- [FRAGMENTO DE LECTURA]
-=-=-=-=-

Hubo muchas obras de ese 1922 que siguen siendo leídas un siglo después (al final de nota se nombran varias más), pero el año es considerado un parteaguas por la publicación del Ulysses (acriollemoslo como “el Ulises”), de James Joyce, la novela que hizo implosionar el género, y de The Waste Land (La tierra baldía o La tierra yerma, según la versión), de T.S. Eliot, que le daría a su vez un giro de 180 grados a lo que hasta entonces se entendía por poesía. Son los dos hitos del “modernismo” en lengua inglesa.
"El intenso trabajo de casi una década culminó con la publicación del Ulises el 2 de febrero de 1922, en París"
La voluminosa novela del irlandés Joyce era ya un escándalo en sordina cuando salió a la luz en forma de libro. Algunos de sus episodios habían sido adelantados en The Egoist, la revista británica comandada por su mecenas Harriet Shaw Weaver. También en Estados Unidos por The Little Review, publicación que hizo presagiar los largos problemas judiciales que le esperarían al libro en ese país por el monólogo adúltero de Molly Bloom y otras escenas de naturaleza escatológica.
No es necesario repetir las dificultades y hazañas constructivas y lingüísticas del Ulises que, más que narrar, pretendió abarcarlo todo en un día en la vida de su protagonista, el antiheroico Leopold Bloom (el lector interesado podrá encontrar aquí una nota previa sobre ese tema y las varias traducciones argentinas de la obra). Basta con decir que sus efectos fueron trivialmente fulgurantes y profundamente graduales: todavía hoy se lo lee y relee en busca de nuevos hallazgos, de nuevas claves, de nuevos sortilegios.

-=-=-=-=-

[Registros del conjunto de datos]

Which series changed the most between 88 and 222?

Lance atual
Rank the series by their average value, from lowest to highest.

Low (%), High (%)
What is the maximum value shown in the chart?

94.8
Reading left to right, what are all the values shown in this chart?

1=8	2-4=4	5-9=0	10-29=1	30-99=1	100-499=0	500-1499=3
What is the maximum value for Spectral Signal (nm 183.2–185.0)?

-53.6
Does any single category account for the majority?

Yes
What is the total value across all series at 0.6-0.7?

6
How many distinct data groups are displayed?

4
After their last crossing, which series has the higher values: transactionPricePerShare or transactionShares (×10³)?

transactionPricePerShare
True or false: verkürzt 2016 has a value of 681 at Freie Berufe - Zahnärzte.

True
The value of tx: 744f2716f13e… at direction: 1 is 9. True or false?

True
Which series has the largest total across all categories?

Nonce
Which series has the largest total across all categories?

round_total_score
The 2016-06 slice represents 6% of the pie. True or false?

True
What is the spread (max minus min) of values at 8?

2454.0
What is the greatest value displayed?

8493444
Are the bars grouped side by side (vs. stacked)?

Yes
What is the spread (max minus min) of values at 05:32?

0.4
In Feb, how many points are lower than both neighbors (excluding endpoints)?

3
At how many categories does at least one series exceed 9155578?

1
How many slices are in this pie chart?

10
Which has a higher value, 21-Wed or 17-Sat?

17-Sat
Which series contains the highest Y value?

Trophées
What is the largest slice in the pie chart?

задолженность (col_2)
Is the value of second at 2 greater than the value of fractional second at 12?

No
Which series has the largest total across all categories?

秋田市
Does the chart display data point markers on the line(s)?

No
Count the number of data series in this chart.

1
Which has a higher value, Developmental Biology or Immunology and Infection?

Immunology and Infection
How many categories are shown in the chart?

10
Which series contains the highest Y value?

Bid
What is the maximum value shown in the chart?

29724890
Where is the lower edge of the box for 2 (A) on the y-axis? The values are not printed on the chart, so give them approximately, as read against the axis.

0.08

-=-=-=-=-

- [CONSIGNA A] Enumera todas las personas y todos los personajes que el fragmento de lectura menciona por su nombre.
- [CONSIGNA B] Copia de nuevo el fragmento de lectura desde "La voluminosa novela" hasta "de naturaleza escatológica." inclusive, sustituyendo "escándalo" por "alboroto".

- [RESOLUCIÓN A] James Joyce, T.S. Eliot, Harriet Shaw Weaver, Molly Bloom y Leopold Bloom.

- [RESOLUCIÓN B]
La voluminosa novela del irlandés Joyce era ya un alboroto en sordina cuando salió a la luz en forma de libro. Algunos de sus episodios habían sido adelantados en The Egoist, la revista británica comandada por su mecenas Harriet Shaw Weaver. También en Estados Unidos por The Little Review, publicación que hizo presagiar los largos problemas judiciales que le esperarían al libro en ese país por el monólogo adúltero de Molly Bloom y otras escenas de naturaleza escatológica.